Most forensic psychologists have adopted clinical assessment to determine the dangerousness of a patient to commit suicide. However, several academicians have encouraged the practitioners to adopt an actuarial method in determining the patient’s dangerousness level. However, Litwak (2001) insists that there is no statistical difference between the actuarial and the clinical assessment. The Violence Risk Appraisal Guide (VRAG) has not been validated to make it more reliable in determining a person’s dangerousness. The opponent of the clinical assessment indicates that dangerousness assessment is inherently different from other risks making it difficult to compare with the clinical assessment. Adopting the actuarial assessment allows the organization to consider change dynamics, like clinical variables, personality, and human judgment. Although clinicians should adopt actuarial assessment, they should consider relevant and meaningful available data. Other clinical assessment methods such as HCR-20 Can also determine the dangerousness level. Litwack (2001) indicates that HCR-20 has a high predictability score. Showing that more than 45% of the patients assessed through the model committed physical violence within two years. Using the Salient factor scales facilitates 65% prediction, while the recidivism Prediction score has an assessment score of 76%. The average clinical assessment to determine recidivism was 56%, while the actual assessment had a prediction rate of 71%. Medical practitioners should adopt diverse approaches to evaluating the patients’ dangerousness and not rely on a single method.
The medical practitioners can adopt different approaches to analyze patients’ concerns to ensure the productions are reliable. The article recommends that practitioners utilize different assessment approaches to determine the patient’s danger rather than solely relying on actuarial or clinical methods (Saya et al., 2019). The clinical assessment integrates variables like personality, while the actuarial; assessment integrates historical variables. The forensic psychologist can adopt the clinical and actuarial assessments to determine whether a patent with a personality disorder who committed a one-time mistake should be placed in involuntary hospitalization. One specific case where actuarial and clinical assessment is vital is when determining a sixteen-year-old person with ADHD, and non-verbal learning disorder should be placed under involuntary hospitalization. During the clinical assessment, personality variables such as violence, aggressiveness, impulsiveness, and hypermania characteristics will be evaluated using Clinical assessment tools like RPS. The historical aspects such as the frequency of threatening harm to others, the rate of hypomanic episodes, the level of range with the close contacts like families and friends, and the frequency of punching walls and throwing vases can be analyzed using actuarial tools like VGRA.

_ _ _ _ _

Tasks for this exercise:
**a)** In the passage on assessing patients' dangerousness, what prediction rate does it give for the Salient factor scales?
**b)** Continue the passage on assessing patients' dangerousness from its final sentence.

Recorded data:
_ _ _ _ _

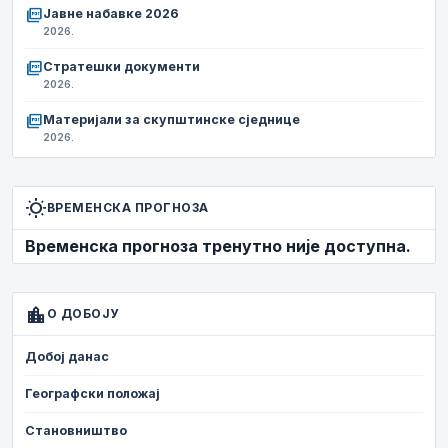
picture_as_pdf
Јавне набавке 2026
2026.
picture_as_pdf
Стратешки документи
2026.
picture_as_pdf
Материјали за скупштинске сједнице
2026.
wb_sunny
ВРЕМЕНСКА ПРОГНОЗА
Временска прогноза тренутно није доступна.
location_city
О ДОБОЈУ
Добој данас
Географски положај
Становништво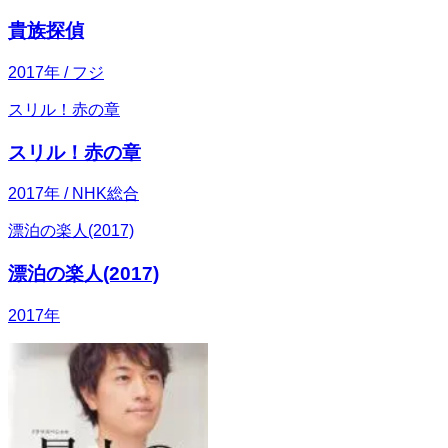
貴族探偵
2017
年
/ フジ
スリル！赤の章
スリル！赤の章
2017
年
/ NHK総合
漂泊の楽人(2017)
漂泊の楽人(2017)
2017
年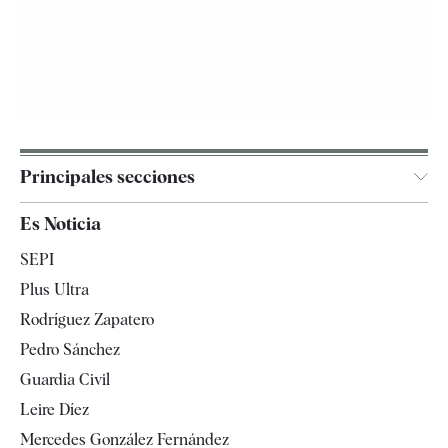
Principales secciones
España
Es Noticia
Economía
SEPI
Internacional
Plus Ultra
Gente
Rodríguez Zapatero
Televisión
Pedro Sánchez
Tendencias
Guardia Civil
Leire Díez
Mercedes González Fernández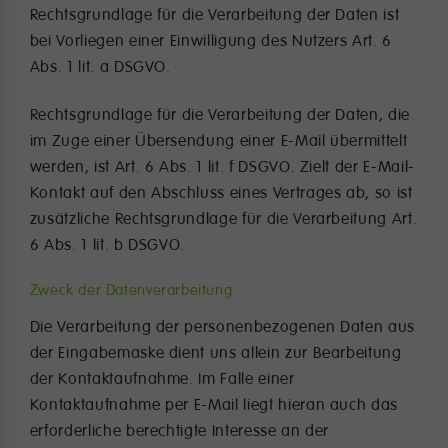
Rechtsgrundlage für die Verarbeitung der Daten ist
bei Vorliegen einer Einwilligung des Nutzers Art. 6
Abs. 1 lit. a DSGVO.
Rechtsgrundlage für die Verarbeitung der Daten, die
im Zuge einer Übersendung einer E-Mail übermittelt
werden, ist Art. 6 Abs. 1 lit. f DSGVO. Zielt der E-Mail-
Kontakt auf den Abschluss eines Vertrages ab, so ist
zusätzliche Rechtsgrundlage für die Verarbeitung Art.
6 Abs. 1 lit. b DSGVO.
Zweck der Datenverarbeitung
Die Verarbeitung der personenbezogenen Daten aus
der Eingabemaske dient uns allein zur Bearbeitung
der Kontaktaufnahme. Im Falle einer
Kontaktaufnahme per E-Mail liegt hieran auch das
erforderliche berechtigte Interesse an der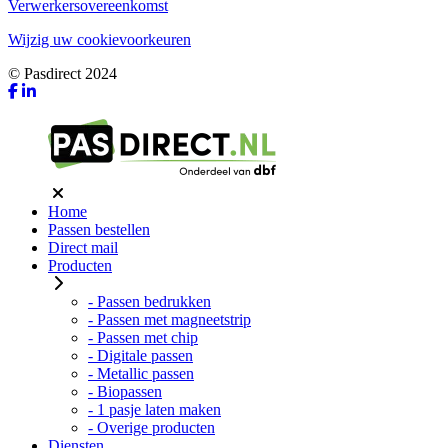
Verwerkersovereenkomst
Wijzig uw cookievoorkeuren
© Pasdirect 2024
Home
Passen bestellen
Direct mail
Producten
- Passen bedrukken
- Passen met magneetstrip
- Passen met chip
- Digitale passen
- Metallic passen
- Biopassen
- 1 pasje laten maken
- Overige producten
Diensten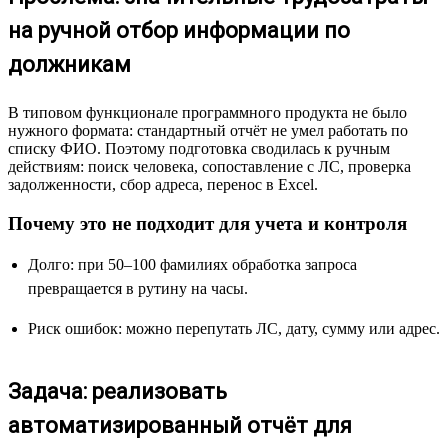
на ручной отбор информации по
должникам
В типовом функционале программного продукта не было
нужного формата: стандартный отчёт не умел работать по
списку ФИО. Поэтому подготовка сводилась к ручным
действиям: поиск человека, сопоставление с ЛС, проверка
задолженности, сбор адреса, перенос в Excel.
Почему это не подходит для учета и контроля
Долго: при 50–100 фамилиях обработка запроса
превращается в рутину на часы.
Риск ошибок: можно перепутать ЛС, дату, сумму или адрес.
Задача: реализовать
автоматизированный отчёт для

_ _ _ _ _

List of answers:
**a)** 65%

**b)**
The article encourages psychologists in forensics to avoid relying on VGRA and other actuarial assessments assuming they are more effective and accurate. Adopting a multi-factor assessment help ensure patients more susceptible to danger and committing suicide are identified and helped promptly. The clinical and actuarial assessment to determine dangerousness can also be adopted by psychology forensics to determine whether patients with schizophrenia should be placed in involuntary care. Adopting a relevant and reliable assessment allows the patient to receive quality s mental care services that restore their wellbeing and safety (Pozzulo et al., 2021). Most patients consider involuntary hospitalization to be effective when they are treated warmly and respectfully.
In conclusion, psychology forensics should adopt clinical and actual assessments to determine a patient’s dangerousness. Relying on a single assessment may result in an unreliable outcome. Practitioners must provide a structured setting that allows patients to engage the support system to enhance their mental and emotional wellbeing. Relying on single evaluation criteria affects patient identification leading to hospitalization of patients with low recidivism at the expense of those with high suicide scores.
Litwack, T. R. (2001). Actuarial versus clinical assessments of dangerousness. Psychology, Public Policy, and Law, 7(2), 409.
Pozzulo, J., Bennell, C., & Forth, A. (2021). Forensic psychology. Psychology Press.
Saya, A., Brugnoli, C., Piazzi, G., Liberato, D., Di Ciaccia, G., Niolu, C., & Siracusano, A. (2019). Criteria, procedures, and future prospects of involuntary treatment in psychiatry around the world: a narrative review. Frontiers in psychiatry, 10, 271.